Personal information
- Full name: Craig Charles Glendinning Henderson
- Date of birth: 24 June 1987 (age 38)
- Place of birth: Lower Hutt, New Zealand
- Height: 1.78 m (5 ft 10 in)
- Position: Attacking midfielder

Youth career
- 1994–2002: Stokes Valley

College career
- Years: Team / Apps / (Gls)
- 2006–2009: Dartmouth Big Green / 50 / (17)

Senior career*
- Years: Team / Apps / (Gls)
- 2003–2004: Western Suburbs FC
- 2004–2005: Team Wellington / 7 / (2)
- 2010–2014: Mjällby AIF / 37 / (7)
- 2014–2015: Stabæk / 6 / (1)
- 2015: → Mjøndalen (loan) / 7 / (1)
- 2016–2017: GAIS / 19 / (0)
- 2017: Indy Eleven / 18 / (2)

International career^{‡}
- 2003: New Zealand U17
- 2007: New Zealand U20 / 12 / (2)
- 2006–2007: New Zealand U23 / 8 / (1)
- 2013: New Zealand / 2 / (0)

= Craig Henderson =

New Zealand footballer

Craig Charles Glendinning Henderson (born 24 June 1987) is a New Zealand former footballer who played as a midfielder. His hometown is Stokes Valley, Lower Hutt. He attended Taita College, Lower Hutt where he was Head Boy, Dux and Sportsman of the Year in 2004.

==Career==
===Club===
====Move to Sweden====
In August 2009, Henderson spent a week training with the Swedish top team Kalmar FF. Although he was not signed by Kalmar, he made a good impression and in an interview post Henderson's trial, a Kalmar FF spokesperson mentioned the possibility of signing Henderson in future.

=====Mjällby AIF=====
In December 2009 Henderson signed a three-year contract with the Swedish 1st Division Club, Mjällby AIF, who were promoted from the Swedish 2nd Division at the conclusion of the preceding season. He began his appointment with the club in January 2010. Specific terms of the contract are undisclosed, but include a signing bonus, salary and other stipends.
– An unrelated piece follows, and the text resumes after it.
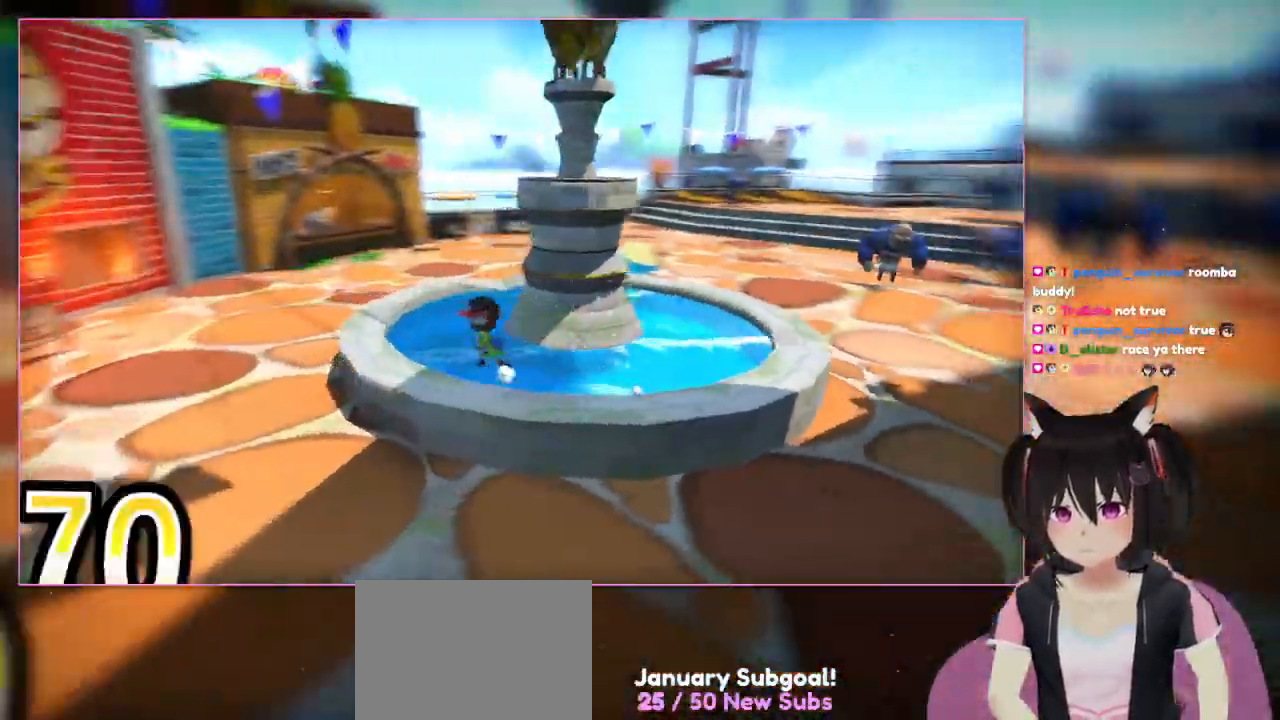
{"dt_ms": 500, "buttons": [], "left_stick": "up-left", "right_stick": "right", "events": []}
On 26 February 2010, Henderson suffered a knee injury in pre-season training with Mjällby AIF which prevented him from making his All Whites debut against Mexico the following week. A scan later revealed a ruptured Anterior cruciate ligament which required surgery, keeping Henderson out of all football for six to eight months, ending his hopes of representing New Zealand at the 2010 FIFA World Cup. After several setbacks with his injury he finally got to make his league debut in August 2012 against IFK Göteborg.

====Stabæk====
In February 2015, Henderson signed for Norwegian Tippeligaen side Stabæk Fotball.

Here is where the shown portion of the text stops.